** Opening Data under study block **

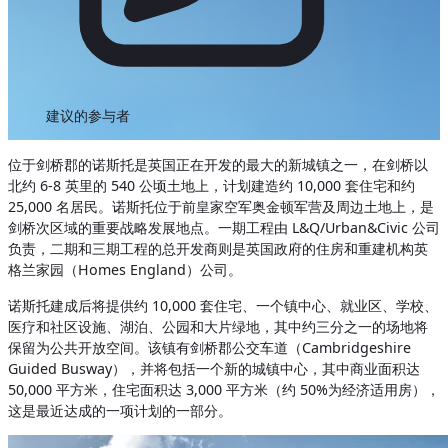
建议的参与者
位于剑桥郡的诺斯托是英国正在开发的最大的新城镇之一，在剑桥以
北约 6-8 英里的 540 公顷土地上，计划建造约 10,000 套住宅和约
25,000 名居民。诺斯托位于前皇家空军奥金顿军营及周边土地上，是
剑桥次区域的重要战略发展地点。一期工程由 L&Q/Urban&Civic 公司
负责，二期和三期工程的总开发商则是英国政府的住房和重建机构英
格兰家园（Homes England）公司。
诺斯托建成后将提供约 10,000 套住宅、一个镇中心、就业区、学校、
医疗和社区设施、湖泊、公园和大片绿地，其中约三分之一的场地将
保留为公共开放空间。该镇有剑桥郡公交车道（Cambridgeshire
Guided Busway），并将包括一个新的城镇中心，其中商业面积达
50,000 平方米，住宅面积达 3,000 平方米（约 50%为经济适用房），
这是最近达成的一项计划的一部分。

** Closing Data under study block **

__Assignment__:
For this exercise, copy word for word the line that contains "剑桥次区域的重要战略发展地点。一期工程由 L&Q/Urban&Civic 公司" and every line after it, ending with the last line of the entries above.

__Task response__:
剑桥次区域的重要战略发展地点。一期工程由 L&Q/Urban&Civic 公司
负责，二期和三期工程的总开发商则是英国政府的住房和重建机构英
格兰家园（Homes England）公司。
诺斯托建成后将提供约 10,000 套住宅、一个镇中心、就业区、学校、
医疗和社区设施、湖泊、公园和大片绿地，其中约三分之一的场地将
保留为公共开放空间。该镇有剑桥郡公交车道（Cambridgeshire
Guided Busway），并将包括一个新的城镇中心，其中商业面积达
50,000 平方米，住宅面积达 3,000 平方米（约 50%为经济适用房），
这是最近达成的一项计划的一部分。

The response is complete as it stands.